The U.S. government might not be getting full value from the $2 billion it spends annually on cloud computing, according to a new audit from congressional investigators.
The Government Accountability Office examined 21 cloud contracts from five agencies to see how many of them included the 10 key principles auditors identified as necessary in a so-called service-level agreement, or SLA. Just seven contracts included all 10, while 13 incorporated more than five, and one lacked an SLA altogether, GAO reported.
Agencies need an SLA when they buy new cloud services to ensure they get what they pay for, says the report.
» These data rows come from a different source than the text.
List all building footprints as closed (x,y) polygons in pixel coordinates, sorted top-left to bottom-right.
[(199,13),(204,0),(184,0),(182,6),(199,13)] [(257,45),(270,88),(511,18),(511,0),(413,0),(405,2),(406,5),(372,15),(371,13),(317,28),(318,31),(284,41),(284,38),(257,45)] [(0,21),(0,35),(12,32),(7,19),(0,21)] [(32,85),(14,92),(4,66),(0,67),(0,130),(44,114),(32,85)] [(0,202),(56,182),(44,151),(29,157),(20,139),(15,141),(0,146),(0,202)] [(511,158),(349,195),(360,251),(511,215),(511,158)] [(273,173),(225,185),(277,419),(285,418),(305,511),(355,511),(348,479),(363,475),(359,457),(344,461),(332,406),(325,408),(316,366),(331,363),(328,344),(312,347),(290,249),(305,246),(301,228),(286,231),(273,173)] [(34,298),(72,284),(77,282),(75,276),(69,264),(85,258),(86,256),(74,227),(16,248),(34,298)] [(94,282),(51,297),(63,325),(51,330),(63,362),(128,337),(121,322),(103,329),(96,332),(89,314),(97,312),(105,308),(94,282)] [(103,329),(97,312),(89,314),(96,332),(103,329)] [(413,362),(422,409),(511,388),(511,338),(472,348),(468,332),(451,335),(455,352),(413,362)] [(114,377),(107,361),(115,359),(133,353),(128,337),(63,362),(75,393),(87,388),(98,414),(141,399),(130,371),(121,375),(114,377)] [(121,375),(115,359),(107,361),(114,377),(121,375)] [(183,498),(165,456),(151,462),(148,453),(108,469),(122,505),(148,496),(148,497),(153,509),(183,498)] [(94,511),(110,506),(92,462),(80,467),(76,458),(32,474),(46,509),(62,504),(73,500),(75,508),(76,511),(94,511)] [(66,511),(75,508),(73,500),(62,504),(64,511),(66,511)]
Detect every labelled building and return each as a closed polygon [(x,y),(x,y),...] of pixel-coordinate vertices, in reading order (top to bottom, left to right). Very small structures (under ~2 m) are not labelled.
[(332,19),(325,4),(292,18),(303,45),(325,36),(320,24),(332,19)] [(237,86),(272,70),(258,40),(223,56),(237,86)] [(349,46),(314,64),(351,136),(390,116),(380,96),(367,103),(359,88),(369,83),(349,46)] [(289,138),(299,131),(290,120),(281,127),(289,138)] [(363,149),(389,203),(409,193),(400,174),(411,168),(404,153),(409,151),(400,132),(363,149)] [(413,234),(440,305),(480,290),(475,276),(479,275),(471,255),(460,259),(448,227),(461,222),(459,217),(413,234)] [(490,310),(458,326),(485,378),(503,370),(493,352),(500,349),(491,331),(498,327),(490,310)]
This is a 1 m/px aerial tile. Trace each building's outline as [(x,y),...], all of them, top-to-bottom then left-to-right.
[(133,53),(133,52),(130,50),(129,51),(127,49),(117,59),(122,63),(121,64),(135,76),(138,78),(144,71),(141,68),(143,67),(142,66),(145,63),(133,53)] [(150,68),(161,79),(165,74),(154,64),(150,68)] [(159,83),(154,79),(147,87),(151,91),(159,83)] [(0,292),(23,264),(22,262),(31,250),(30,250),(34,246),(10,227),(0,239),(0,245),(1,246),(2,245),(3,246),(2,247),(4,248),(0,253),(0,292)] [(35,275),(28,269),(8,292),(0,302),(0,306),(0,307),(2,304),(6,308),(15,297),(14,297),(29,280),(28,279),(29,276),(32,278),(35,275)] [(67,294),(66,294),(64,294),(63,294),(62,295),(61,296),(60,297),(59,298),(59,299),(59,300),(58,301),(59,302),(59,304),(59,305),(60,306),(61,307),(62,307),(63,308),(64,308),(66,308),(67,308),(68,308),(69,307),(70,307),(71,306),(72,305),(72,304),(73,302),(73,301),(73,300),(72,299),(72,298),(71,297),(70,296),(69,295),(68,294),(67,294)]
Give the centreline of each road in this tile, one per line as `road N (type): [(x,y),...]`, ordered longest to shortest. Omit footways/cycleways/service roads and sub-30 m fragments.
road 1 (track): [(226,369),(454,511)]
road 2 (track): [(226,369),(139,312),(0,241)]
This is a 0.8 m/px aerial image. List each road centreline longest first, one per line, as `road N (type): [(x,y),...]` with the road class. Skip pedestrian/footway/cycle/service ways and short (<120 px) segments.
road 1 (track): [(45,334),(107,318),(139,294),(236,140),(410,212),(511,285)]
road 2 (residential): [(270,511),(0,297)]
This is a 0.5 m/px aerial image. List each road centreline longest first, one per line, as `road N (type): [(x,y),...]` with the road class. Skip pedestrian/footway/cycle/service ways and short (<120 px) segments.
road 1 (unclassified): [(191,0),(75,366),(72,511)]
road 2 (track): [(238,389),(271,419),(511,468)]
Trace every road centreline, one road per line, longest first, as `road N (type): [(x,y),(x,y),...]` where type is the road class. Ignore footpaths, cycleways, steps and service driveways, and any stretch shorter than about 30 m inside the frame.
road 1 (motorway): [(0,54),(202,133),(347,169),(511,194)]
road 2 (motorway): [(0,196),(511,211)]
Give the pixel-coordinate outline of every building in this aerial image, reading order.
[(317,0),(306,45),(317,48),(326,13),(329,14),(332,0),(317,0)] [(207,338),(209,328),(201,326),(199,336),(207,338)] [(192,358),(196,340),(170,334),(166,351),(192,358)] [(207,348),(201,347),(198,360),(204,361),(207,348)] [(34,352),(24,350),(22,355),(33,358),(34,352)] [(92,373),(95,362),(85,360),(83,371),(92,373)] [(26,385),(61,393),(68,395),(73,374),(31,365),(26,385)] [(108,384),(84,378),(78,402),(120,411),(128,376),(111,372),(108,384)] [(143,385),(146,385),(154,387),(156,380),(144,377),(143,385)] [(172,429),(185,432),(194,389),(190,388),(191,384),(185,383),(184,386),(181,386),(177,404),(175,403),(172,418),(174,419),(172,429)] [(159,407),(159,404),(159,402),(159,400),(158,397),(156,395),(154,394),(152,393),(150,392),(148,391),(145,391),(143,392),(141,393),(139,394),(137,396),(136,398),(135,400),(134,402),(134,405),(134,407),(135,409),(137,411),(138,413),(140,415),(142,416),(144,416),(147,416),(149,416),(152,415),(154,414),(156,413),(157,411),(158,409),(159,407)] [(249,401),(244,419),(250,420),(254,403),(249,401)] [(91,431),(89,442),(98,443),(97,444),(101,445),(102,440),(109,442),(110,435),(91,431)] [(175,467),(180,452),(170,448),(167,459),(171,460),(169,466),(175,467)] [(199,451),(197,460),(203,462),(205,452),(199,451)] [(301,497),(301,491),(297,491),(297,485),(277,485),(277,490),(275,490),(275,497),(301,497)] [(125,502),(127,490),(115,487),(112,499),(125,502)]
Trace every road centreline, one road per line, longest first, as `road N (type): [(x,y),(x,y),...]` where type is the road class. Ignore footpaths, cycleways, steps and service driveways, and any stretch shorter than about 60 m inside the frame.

GAO recommends SLAs incorporate 10 key principles, including setting out roles and responsibilities, clear performance measures, security expectations, disaster recovery, and other issues. They also recommend that consequences be outlined for parties who fail to meet any of their obligations.
“Until these agencies develop SLA guidance and incorporate all key practices into their cloud computing contracts, they may be limited in their ability to measure the performance of the services, and, therefore, may not receive the services they require,” the report said.
The GAO reviewed contracts from the departments of Defense, Homeland Security, Health and Human Services, the Treasury, and Veteran Affairs. Both the DOD and HHS had no contracts that included all 10 of GAO’s best practices.
One contract in VA did not follow a single key practice. In response, the VA said “an SLA was not developed between the agency and cloud service provider,” according to the report.
“Overall, this is a good start towards ensuring that agencies have mechanisms in place to manage the contracts governing their cloud services,” the report said. “However, given the importance of SLAs to the management of these million-dollar service contracts, agencies can better protect their interests by incorporating the pertinent key practices into their contracts in order to ensure the delivery and effective implementation of services they contract for.”